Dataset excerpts
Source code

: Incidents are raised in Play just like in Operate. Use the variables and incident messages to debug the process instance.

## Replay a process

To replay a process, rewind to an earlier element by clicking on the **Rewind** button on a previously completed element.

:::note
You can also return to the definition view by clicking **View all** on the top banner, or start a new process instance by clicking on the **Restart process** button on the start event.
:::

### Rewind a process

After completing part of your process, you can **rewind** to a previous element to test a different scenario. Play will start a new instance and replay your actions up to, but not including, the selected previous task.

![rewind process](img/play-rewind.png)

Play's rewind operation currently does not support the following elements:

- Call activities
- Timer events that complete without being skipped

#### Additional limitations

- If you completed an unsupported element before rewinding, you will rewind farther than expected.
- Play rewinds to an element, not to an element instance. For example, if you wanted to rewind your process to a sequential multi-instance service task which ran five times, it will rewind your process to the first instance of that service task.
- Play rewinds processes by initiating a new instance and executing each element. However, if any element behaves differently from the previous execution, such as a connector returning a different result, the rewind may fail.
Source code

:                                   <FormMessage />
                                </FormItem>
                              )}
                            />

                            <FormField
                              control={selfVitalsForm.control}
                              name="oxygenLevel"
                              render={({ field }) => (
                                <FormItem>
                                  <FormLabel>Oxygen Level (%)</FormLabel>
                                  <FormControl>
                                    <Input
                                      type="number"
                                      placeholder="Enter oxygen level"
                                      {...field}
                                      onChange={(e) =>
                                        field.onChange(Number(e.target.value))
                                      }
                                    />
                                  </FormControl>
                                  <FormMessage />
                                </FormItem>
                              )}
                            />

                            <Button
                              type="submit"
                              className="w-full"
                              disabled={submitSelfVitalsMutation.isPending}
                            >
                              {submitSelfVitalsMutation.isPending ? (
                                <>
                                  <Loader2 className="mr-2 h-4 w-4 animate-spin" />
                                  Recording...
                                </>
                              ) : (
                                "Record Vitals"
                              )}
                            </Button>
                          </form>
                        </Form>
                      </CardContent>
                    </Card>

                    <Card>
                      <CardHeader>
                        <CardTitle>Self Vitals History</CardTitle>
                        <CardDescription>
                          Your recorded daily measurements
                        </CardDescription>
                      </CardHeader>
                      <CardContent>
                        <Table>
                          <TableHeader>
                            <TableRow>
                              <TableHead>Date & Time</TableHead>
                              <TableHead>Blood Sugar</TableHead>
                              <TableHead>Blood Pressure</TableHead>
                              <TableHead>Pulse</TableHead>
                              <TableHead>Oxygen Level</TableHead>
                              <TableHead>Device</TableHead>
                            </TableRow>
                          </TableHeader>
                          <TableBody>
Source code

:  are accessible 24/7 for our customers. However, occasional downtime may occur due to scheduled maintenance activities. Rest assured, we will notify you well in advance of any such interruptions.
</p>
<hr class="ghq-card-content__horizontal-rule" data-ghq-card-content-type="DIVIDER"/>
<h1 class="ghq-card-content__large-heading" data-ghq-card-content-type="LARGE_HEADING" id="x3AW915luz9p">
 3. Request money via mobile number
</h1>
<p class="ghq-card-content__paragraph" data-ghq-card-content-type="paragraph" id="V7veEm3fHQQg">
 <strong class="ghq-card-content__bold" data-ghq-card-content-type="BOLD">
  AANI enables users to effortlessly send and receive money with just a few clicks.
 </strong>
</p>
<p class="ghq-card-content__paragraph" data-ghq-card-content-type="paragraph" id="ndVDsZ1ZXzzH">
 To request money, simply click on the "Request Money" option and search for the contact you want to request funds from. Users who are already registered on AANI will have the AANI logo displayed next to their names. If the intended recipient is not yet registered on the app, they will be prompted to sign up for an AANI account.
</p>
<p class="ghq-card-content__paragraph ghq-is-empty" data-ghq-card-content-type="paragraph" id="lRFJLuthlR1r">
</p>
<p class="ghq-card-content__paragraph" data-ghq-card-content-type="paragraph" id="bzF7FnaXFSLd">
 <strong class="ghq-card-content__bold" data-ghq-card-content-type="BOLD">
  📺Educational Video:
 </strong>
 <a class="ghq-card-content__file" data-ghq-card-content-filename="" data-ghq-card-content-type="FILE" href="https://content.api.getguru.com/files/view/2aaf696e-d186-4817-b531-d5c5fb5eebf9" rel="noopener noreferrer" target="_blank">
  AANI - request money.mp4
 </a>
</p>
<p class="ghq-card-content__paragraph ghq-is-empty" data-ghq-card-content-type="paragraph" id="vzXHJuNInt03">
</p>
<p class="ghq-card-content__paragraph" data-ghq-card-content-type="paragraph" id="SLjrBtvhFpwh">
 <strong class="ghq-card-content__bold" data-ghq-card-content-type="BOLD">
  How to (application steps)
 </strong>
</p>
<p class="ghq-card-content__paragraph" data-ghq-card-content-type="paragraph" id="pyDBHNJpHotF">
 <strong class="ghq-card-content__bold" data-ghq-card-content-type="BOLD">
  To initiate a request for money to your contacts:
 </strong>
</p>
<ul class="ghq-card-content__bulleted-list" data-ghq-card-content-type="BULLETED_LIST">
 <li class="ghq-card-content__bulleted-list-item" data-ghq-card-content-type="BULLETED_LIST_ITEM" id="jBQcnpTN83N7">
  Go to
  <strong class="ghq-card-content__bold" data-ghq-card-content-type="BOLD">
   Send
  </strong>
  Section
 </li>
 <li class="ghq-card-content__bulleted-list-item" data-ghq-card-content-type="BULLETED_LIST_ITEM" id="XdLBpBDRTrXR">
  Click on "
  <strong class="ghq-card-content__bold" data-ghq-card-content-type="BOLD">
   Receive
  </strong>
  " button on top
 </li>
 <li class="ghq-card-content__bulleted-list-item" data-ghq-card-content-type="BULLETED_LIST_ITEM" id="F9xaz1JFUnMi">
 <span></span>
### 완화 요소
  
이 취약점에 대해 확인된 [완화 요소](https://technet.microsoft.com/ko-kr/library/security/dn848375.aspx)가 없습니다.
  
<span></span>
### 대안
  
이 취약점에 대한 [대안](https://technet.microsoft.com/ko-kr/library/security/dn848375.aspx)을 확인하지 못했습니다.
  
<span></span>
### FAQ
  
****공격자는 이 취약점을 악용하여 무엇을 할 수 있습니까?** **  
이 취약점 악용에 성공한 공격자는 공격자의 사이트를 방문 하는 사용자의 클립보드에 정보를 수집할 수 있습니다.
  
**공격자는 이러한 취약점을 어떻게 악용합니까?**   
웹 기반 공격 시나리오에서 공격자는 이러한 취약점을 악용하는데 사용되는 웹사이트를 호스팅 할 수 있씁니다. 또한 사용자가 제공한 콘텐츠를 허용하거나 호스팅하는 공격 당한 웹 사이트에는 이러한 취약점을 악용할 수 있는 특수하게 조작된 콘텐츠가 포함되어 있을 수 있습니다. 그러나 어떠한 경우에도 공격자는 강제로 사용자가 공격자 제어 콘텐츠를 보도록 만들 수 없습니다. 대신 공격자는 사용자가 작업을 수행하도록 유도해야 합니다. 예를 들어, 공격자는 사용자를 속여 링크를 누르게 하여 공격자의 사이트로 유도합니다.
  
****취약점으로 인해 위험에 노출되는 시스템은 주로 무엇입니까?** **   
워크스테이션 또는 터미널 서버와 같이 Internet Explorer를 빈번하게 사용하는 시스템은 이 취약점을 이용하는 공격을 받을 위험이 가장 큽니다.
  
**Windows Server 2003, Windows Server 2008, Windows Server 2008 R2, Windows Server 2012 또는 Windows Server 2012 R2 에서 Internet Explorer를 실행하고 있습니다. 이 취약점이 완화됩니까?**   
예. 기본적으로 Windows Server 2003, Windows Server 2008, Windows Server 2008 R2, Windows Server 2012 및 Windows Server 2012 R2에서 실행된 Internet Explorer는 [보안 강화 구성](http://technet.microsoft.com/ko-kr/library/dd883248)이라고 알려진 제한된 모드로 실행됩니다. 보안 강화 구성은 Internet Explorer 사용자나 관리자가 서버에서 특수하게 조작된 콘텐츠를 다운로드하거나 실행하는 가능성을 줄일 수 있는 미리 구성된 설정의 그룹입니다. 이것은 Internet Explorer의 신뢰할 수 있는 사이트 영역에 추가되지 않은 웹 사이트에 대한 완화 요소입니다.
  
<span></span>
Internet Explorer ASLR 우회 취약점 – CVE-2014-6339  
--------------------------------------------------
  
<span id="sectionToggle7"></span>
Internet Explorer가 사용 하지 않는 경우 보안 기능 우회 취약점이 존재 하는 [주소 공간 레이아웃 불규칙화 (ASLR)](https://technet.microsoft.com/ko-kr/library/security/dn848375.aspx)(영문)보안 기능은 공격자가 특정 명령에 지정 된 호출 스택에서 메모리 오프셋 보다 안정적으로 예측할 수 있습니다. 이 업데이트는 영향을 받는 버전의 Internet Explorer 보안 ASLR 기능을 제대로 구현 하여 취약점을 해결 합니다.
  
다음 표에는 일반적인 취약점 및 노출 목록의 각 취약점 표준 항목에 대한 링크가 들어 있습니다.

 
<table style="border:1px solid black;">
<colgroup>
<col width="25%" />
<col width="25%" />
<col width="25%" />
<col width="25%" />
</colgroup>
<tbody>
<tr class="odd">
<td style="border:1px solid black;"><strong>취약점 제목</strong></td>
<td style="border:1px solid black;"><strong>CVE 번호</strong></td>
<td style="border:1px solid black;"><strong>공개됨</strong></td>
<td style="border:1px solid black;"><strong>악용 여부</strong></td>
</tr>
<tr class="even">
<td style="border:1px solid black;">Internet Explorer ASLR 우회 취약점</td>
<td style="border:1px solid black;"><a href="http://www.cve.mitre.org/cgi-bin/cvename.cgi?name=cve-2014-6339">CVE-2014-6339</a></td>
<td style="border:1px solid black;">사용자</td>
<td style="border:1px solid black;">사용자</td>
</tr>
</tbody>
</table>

Task to complete: Check how many lines in the entries contain "isPending", and reply with that number alone.

Your solution: 2